Exercise instructions —
Please retype the records below exactly as they appear, leaving out every picture.

____

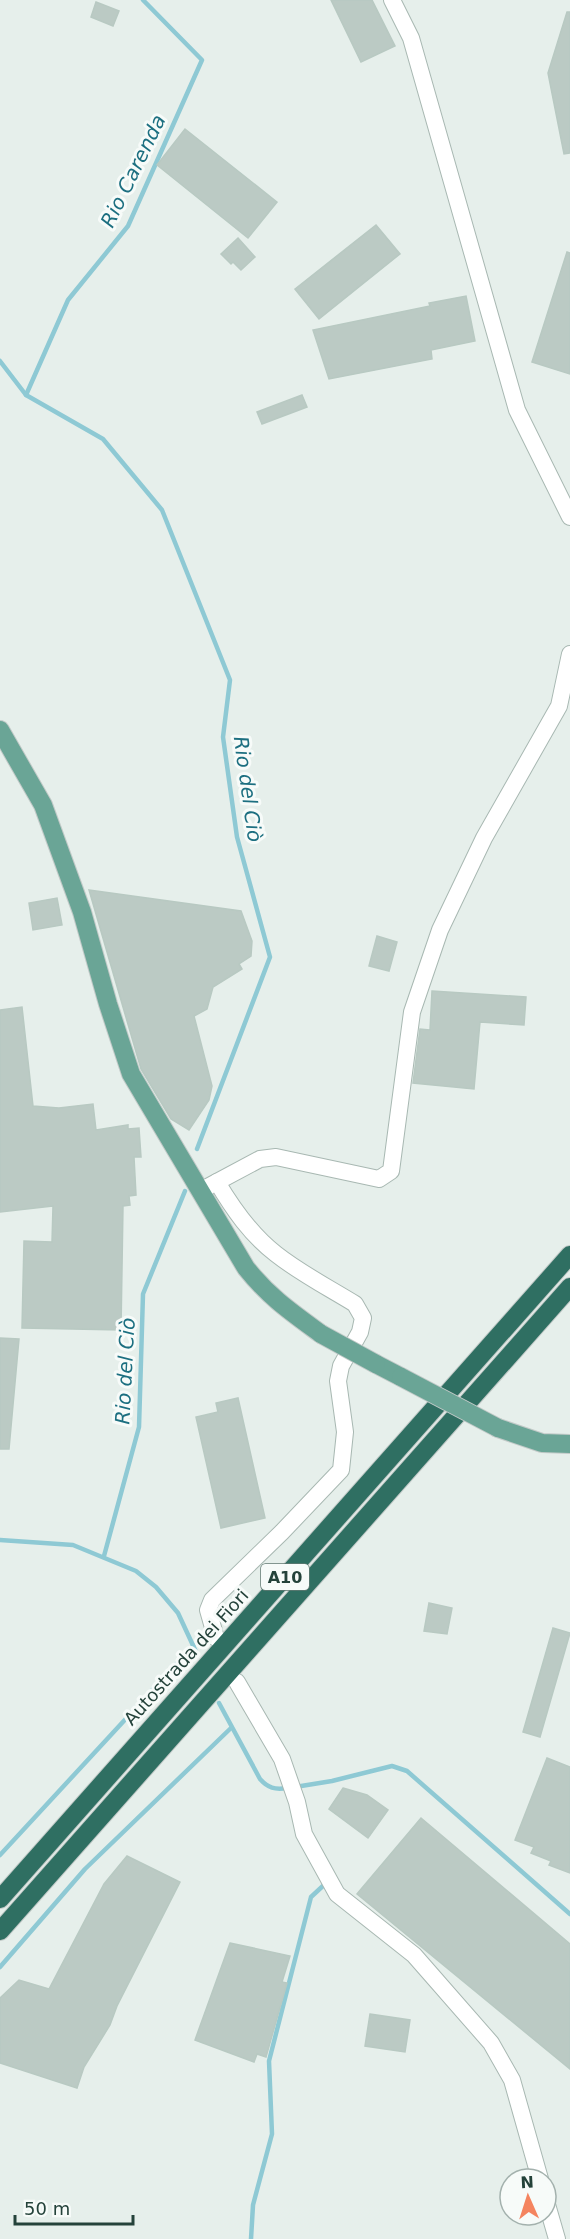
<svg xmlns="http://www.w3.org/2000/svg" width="570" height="2239" font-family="'DejaVu Sans',sans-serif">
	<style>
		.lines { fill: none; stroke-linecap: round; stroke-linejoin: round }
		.stream { stroke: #8ec9d4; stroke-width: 4.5 }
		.building { fill: #bbcac4; stroke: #b8c9c2; stroke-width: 1.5 }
		.minor-casing { stroke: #a8b8b2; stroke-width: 18 }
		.major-casing { stroke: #c2cac8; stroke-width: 20 }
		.highway-casing { stroke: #c2cac8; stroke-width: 20 }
		.minor { stroke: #fff; stroke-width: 16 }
		.major { stroke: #6aa596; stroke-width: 18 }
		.highway { stroke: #2f6f62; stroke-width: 18 }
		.major-bridge-casing { stroke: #c2cac8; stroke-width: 20; stroke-linecap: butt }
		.major-bridge { stroke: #6aa596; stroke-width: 18 }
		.labels { text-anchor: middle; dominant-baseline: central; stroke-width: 6; stroke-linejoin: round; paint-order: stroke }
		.shield { fill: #f7fbf9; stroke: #637a73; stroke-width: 1.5 }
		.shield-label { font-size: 16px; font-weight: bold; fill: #24423a }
		.street-label { font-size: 18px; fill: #24423a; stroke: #f7fbf9 }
		.water-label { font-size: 20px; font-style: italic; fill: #1c6f80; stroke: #f7fbf9 }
	</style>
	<rect width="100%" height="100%" fill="#e6efeb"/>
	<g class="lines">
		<g class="stream">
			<polyline points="0,361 26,395 103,439 162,510 230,680 223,737 237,837 270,957 197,1149"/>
			<polyline points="26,395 68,300 128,226 202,60 143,0"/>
			<polyline points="0,1540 73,1545 136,1571 156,1587 178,1613 197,1654"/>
			<polyline points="104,1556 139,1427 143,1294 185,1191"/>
			<path d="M219,1703L260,1779C268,1788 275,1790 287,1788"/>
			<polyline points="295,1787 332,1781 392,1766 407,1771 570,1914"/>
			<polyline points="0,1855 194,1645"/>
			<polyline points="0,1967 85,1869 231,1728"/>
			<polyline points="251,2239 253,2205 272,2134 269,2061 311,1897 325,1884"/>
		</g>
	</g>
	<g class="building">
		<polygon points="331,0 372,0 395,46 361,62"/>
		<polygon points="96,2 119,11 113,26 91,17"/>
		<polygon points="567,12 570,12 570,153 564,154 548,73"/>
		<polygon points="185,129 277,202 248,238 157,165"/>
		<polygon points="376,225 400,254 319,319 295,289"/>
		<polygon points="238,238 255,257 241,270 233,262 231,264 221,254"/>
		<polygon points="567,252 570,253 570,374 532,362"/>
		<polygon points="466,296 475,341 431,350 432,359 329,379 313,330 430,306 429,303"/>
		<polygon points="302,395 307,407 262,424 257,412"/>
		<polygon points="89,890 241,911 252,941 251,956 239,964 242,969 213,987 207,1009 194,1016 212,1086 209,1100 189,1130 171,1119 141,1069"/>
		<polygon points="57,898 62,925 33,930 29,903"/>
		<polygon points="377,936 397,942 389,971 369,966"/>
		<polygon points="432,991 526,997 524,1025 480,1022 474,1089 413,1083 420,1029 430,1030"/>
		<polygon points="22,1007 33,1106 59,1108 93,1104 96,1130 128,1125 128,1129 139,1128 141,1157 134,1157 136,1195 129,1196 130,1205 123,1206 121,1330 22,1328 24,1241 52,1242 53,1206 0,1212 0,1010"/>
		<polygon points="0,1338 19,1339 9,1449 0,1449"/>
		<polygon points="238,1398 265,1518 221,1528 196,1417 218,1412 216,1403"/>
		<polygon points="429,1603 452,1608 447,1634 424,1631"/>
		<polygon points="553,1628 570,1633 540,1737 523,1732"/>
		<polygon points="547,1758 570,1767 570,1873 549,1865 551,1861 531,1853 534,1847 515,1840"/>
		<polygon points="343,1788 367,1795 388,1810 368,1838 329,1809"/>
		<polygon points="421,1818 570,1944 570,2069 357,1894"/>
		<polygon points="127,1856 180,1882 117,2006 110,2025 84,2067 77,2088 0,2063 0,1998 19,1980 49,1989 104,1884"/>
		<polygon points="230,1943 290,1956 282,1982 287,1983 266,2057 257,2054 254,2062 195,2040"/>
		<polygon points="370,2014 410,2020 405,2052 365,2046"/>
	</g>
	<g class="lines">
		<defs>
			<g id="minor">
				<polyline points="392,0 411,38 517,410 570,517"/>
				<polyline points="200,1191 260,1159 276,1157 379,1179 391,1171 412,1012 440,930 484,838 559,706 570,654"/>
				<path d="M216,1638L208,1610L212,1600L282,1532L341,1470L345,1432L338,1381L341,1366L360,1332L363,1318L355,1304C329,1288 300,1273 276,1254C251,1235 233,1209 217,1182"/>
				<polyline points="237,1682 282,1759 297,1802 304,1834 337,1894 414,1955 491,2043 512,2080 540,2179"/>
				<polyline points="546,2201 557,2239"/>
			</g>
			<g id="major">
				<path d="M0,730L43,805L82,912L108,1004L131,1074L246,1268C269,1297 291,1312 321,1334"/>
				<polyline points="376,1364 401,1377"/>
				<polyline points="498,1428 542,1443 570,1444"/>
			</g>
			<g id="highway">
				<polyline points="0,1899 570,1255"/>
				<polyline points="0,1931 570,1287"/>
			</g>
		</defs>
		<use href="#minor" class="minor-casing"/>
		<use href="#major" class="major-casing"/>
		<use href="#highway" class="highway-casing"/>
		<use href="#minor" class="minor"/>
		<use href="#major" class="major"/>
		<use href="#highway" class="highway"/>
		<defs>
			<g id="major-bridge">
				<polyline points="321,1334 376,1364"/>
				<polyline points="401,1377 498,1428"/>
			</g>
		</defs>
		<use href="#major-bridge" class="major-bridge-casing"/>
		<use href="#major-bridge" class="major-bridge"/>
	</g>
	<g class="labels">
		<rect class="shield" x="261" y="1564" width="48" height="26" rx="4.5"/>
		<g class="shield-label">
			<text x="285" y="1577">A10</text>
		</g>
		<g class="street-label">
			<text transform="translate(186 1657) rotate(-48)">Autostrada dei Fiori</text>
		</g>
		<g class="water-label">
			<text transform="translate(133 171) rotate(-64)">Rio Carenda</text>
			<text transform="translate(248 789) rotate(82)">Rio del Ciò</text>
			<text transform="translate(125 1371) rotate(-87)">Rio del Ciò</text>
		</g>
	</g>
	<g transform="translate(528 2197) rotate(357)"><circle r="28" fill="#f7fbf9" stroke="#a3b1ad" stroke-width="1.5"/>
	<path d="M0-4.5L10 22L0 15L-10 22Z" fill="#f4845f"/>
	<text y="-9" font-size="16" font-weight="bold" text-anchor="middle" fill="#24423a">N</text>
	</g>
	<path d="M15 2215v9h118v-9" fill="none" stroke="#24423a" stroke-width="3"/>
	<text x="24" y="2215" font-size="18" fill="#24423a" stroke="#f7fbf9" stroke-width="4.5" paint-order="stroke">50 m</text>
</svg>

____

Solution to the exercise —
<svg xmlns="http://www.w3.org/2000/svg" width="570" height="2239" font-family="'DejaVu Sans',sans-serif">
	<style>
		.lines { fill: none; stroke-linecap: round; stroke-linejoin: round }
		.stream { stroke: #8ec9d4; stroke-width: 4.5 }
		.building { fill: #bbcac4; stroke: #b8c9c2; stroke-width: 1.5 }
		.minor-casing { stroke: #a8b8b2; stroke-width: 18 }
		.major-casing { stroke: #c2cac8; stroke-width: 20 }
		.highway-casing { stroke: #c2cac8; stroke-width: 20 }
		.minor { stroke: #fff; stroke-width: 16 }
		.major { stroke: #6aa596; stroke-width: 18 }
		.highway { stroke: #2f6f62; stroke-width: 18 }
		.major-bridge-casing { stroke: #c2cac8; stroke-width: 20; stroke-linecap: butt }
		.major-bridge { stroke: #6aa596; stroke-width: 18 }
		.labels { text-anchor: middle; dominant-baseline: central; stroke-width: 6; stroke-linejoin: round; paint-order: stroke }
		.shield { fill: #f7fbf9; stroke: #637a73; stroke-width: 1.5 }
		.shield-label { font-size: 16px; font-weight: bold; fill: #24423a }
		.street-label { font-size: 18px; fill: #24423a; stroke: #f7fbf9 }
		.water-label { font-size: 20px; font-style: italic; fill: #1c6f80; stroke: #f7fbf9 }
	</style>
	<rect width="100%" height="100%" fill="#e6efeb"/>
	<g class="lines">
		<g class="stream">
			<polyline points="0,361 26,395 103,439 162,510 230,680 223,737 237,837 270,957 197,1149"/>
			<polyline points="26,395 68,300 128,226 202,60 143,0"/>
			<polyline points="0,1540 73,1545 136,1571 156,1587 178,1613 197,1654"/>
			<polyline points="104,1556 139,1427 143,1294 185,1191"/>
			<path d="M219,1703L260,1779C268,1788 275,1790 287,1788"/>
			<polyline points="295,1787 332,1781 392,1766 407,1771 570,1914"/>
			<polyline points="0,1855 194,1645"/>
			<polyline points="0,1967 85,1869 231,1728"/>
			<polyline points="251,2239 253,2205 272,2134 269,2061 311,1897 325,1884"/>
		</g>
	</g>
	<g class="building">
		<polygon points="331,0 372,0 395,46 361,62"/>
		<polygon points="96,2 119,11 113,26 91,17"/>
		<polygon points="567,12 570,12 570,153 564,154 548,73"/>
		<polygon points="185,129 277,202 248,238 157,165"/>
		<polygon points="376,225 400,254 319,319 295,289"/>
		<polygon points="238,238 255,257 241,270 233,262 231,264 221,254"/>
		<polygon points="567,252 570,253 570,374 532,362"/>
		<polygon points="466,296 475,341 431,350 432,359 329,379 313,330 430,306 429,303"/>
		<polygon points="302,395 307,407 262,424 257,412"/>
		<polygon points="89,890 241,911 252,941 251,956 239,964 242,969 213,987 207,1009 194,1016 212,1086 209,1100 189,1130 171,1119 141,1069"/>
		<polygon points="57,898 62,925 33,930 29,903"/>
		<polygon points="377,936 397,942 389,971 369,966"/>
		<polygon points="432,991 526,997 524,1025 480,1022 474,1089 413,1083 420,1029 430,1030"/>
		<polygon points="22,1007 33,1106 59,1108 93,1104 96,1130 128,1125 128,1129 139,1128 141,1157 134,1157 136,1195 129,1196 130,1205 123,1206 121,1330 22,1328 24,1241 52,1242 53,1206 0,1212 0,1010"/>
		<polygon points="0,1338 19,1339 9,1449 0,1449"/>
		<polygon points="238,1398 265,1518 221,1528 196,1417 218,1412 216,1403"/>
		<polygon points="429,1603 452,1608 447,1634 424,1631"/>
		<polygon points="553,1628 570,1633 540,1737 523,1732"/>
		<polygon points="547,1758 570,1767 570,1873 549,1865 551,1861 531,1853 534,1847 515,1840"/>
		<polygon points="343,1788 367,1795 388,1810 368,1838 329,1809"/>
		<polygon points="421,1818 570,1944 570,2069 357,1894"/>
		<polygon points="127,1856 180,1882 117,2006 110,2025 84,2067 77,2088 0,2063 0,1998 19,1980 49,1989 104,1884"/>
		<polygon points="230,1943 290,1956 282,1982 287,1983 266,2057 257,2054 254,2062 195,2040"/>
		<polygon points="370,2014 410,2020 405,2052 365,2046"/>
	</g>
	<g class="lines">
		<defs>
			<g id="minor">
				<polyline points="392,0 411,38 517,410 570,517"/>
				<polyline points="200,1191 260,1159 276,1157 379,1179 391,1171 412,1012 440,930 484,838 559,706 570,654"/>
				<path d="M216,1638L208,1610L212,1600L282,1532L341,1470L345,1432L338,1381L341,1366L360,1332L363,1318L355,1304C329,1288 300,1273 276,1254C251,1235 233,1209 217,1182"/>
				<polyline points="237,1682 282,1759 297,1802 304,1834 337,1894 414,1955 491,2043 512,2080 540,2179"/>
				<polyline points="546,2201 557,2239"/>
			</g>
			<g id="major">
				<path d="M0,730L43,805L82,912L108,1004L131,1074L246,1268C269,1297 291,1312 321,1334"/>
				<polyline points="376,1364 401,1377"/>
				<polyline points="498,1428 542,1443 570,1444"/>
			</g>
			<g id="highway">
				<polyline points="0,1899 570,1255"/>
				<polyline points="0,1931 570,1287"/>
			</g>
		</defs>
		<use href="#minor" class="minor-casing"/>
		<use href="#major" class="major-casing"/>
		<use href="#highway" class="highway-casing"/>
		<use href="#minor" class="minor"/>
		<use href="#major" class="major"/>
		<use href="#highway" class="highway"/>
		<defs>
			<g id="major-bridge">
				<polyline points="321,1334 376,1364"/>
				<polyline points="401,1377 498,1428"/>
			</g>
		</defs>
		<use href="#major-bridge" class="major-bridge-casing"/>
		<use href="#major-bridge" class="major-bridge"/>
	</g>
	<g class="labels">
		<rect class="shield" x="261" y="1564" width="48" height="26" rx="4.5"/>
		<g class="shield-label">
			<text x="285" y="1577">A10</text>
		</g>
		<g class="street-label">
			<text transform="translate(186 1657) rotate(-48)">Autostrada dei Fiori</text>
		</g>
		<g class="water-label">
			<text transform="translate(133 171) rotate(-64)">Rio Carenda</text>
			<text transform="translate(248 789) rotate(82)">Rio del Ciò</text>
			<text transform="translate(125 1371) rotate(-87)">Rio del Ciò</text>
		</g>
	</g>
	<g transform="translate(528 2197) rotate(357)"><circle r="28" fill="#f7fbf9" stroke="#a3b1ad" stroke-width="1.5"/>
	<path d="M0-4.5L10 22L0 15L-10 22Z" fill="#f4845f"/>
	<text y="-9" font-size="16" font-weight="bold" text-anchor="middle" fill="#24423a">N</text>
	</g>
	<path d="M15 2215v9h118v-9" fill="none" stroke="#24423a" stroke-width="3"/>
	<text x="24" y="2215" font-size="18" fill="#24423a" stroke="#f7fbf9" stroke-width="4.5" paint-order="stroke">50 m</text>
</svg>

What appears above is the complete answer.